Role Management Leadership Inspiration
DELIVERABLE Product & Process Systems & Competencies Meaning
ORGANISING PRINCIPLE Efficiency Fitness & Purpose Spirit of Innovation
RESOLVING COMPLEXITY Impose discipline Seek simplicity Improvisation & ambiguity
EMPLOYEE PARTICIPATION Hierarchy “Voice but no vote” Co-creators
LEARNING EXPERIENCE MBA Coaching Experiential ‘theatre of change’
COLLECTIVE MODEL Centralise Decentralise Collaborate
NARRATIVE Message Story Dialogue: inspiration and creativity

If we now read the Inspiration column vertically, this should provide some of the attributes that a storyteller with something serious to offer, would need to include in any leadership development program dedicated to helping executives “get the monkey off their backs.”

Are these transferable skills/categories?

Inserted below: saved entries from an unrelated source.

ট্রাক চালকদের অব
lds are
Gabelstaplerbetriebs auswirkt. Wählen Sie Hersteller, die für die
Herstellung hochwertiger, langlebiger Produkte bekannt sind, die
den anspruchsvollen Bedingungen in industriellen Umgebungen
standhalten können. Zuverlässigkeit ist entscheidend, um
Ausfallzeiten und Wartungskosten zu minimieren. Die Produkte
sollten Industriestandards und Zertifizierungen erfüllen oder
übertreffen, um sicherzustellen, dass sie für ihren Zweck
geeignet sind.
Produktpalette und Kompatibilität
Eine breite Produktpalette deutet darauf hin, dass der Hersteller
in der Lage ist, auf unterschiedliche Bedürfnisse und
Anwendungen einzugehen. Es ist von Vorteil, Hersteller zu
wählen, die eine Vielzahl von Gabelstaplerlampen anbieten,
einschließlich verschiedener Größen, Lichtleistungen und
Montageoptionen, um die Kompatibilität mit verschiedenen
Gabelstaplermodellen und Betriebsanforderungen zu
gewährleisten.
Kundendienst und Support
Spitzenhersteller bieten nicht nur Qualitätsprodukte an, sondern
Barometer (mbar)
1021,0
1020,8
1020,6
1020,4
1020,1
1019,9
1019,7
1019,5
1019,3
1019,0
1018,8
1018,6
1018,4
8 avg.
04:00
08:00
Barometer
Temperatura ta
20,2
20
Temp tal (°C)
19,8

Can we help here?  Can we add anything new?

  • If the question is applied to the first column named Management, my guess the answer is “no.” There’s a whole industry doing this.
  • If the question is applied to Leadership, my guess the answer is “perhaps.” There’s another industry applied to this, proceeding more (or less) effectively.
  • If the question is applied to Inspiration and they that  corporate storytelling can  help, the answer is a definite “yes.”

If there is interest  from other storytellers in this analysis of ‘Inspiration,’ the role-players around it and its attributes within the modern corporation, I will write more about this and share my Scharmer-related discoveries as I try them out with our own corporate clients seeking change and growth.